# What to produce
Skip the pictures. Transcribe the rest of the data below without changing a word.

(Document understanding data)
━━━

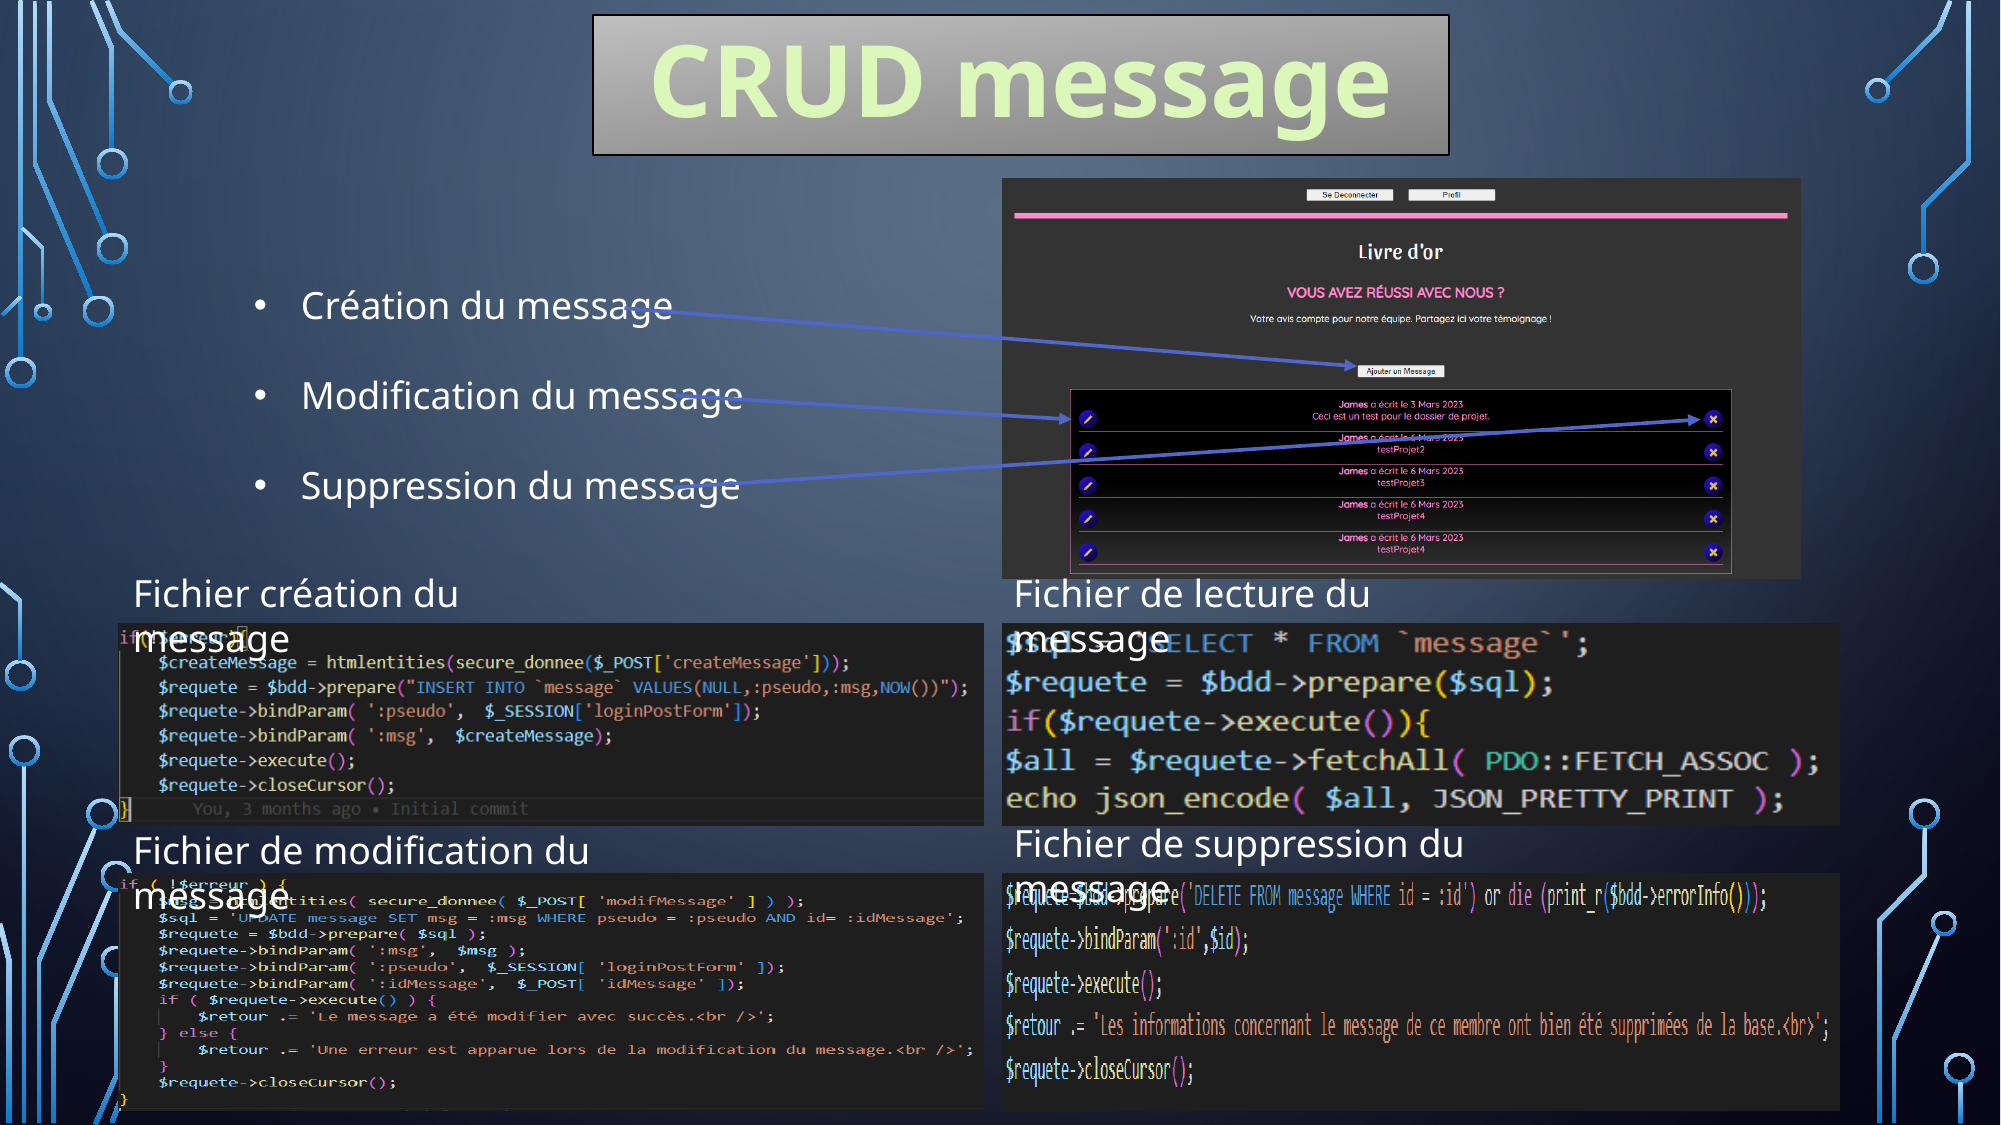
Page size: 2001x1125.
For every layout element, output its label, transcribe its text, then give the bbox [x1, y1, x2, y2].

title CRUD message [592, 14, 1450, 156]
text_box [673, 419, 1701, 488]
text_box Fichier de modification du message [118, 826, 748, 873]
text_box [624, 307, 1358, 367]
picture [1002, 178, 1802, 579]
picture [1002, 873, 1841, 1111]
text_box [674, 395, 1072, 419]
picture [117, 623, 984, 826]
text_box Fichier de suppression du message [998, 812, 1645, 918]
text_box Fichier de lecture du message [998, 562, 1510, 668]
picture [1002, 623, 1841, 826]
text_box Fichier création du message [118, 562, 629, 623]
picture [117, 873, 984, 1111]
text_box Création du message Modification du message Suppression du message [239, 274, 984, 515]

━━━

# Solution below
Page size: 2001x1125.
For every layout element, output its label, transcribe its text, then give the bbox [x1, y1, x2, y2].

title CRUD message [592, 14, 1450, 156]
text_box [673, 419, 1701, 488]
text_box Fichier de modification du message [118, 826, 748, 873]
text_box [624, 307, 1358, 367]
picture [1002, 178, 1802, 579]
picture [1002, 873, 1841, 1111]
text_box [674, 395, 1072, 419]
picture [117, 623, 984, 826]
text_box Fichier de suppression du message [998, 812, 1645, 918]
text_box Fichier de lecture du message [998, 562, 1510, 668]
picture [1002, 623, 1841, 826]
text_box Fichier création du message [118, 562, 629, 623]
picture [117, 873, 984, 1111]
text_box Création du message Modification du message Suppression du message [239, 274, 984, 515]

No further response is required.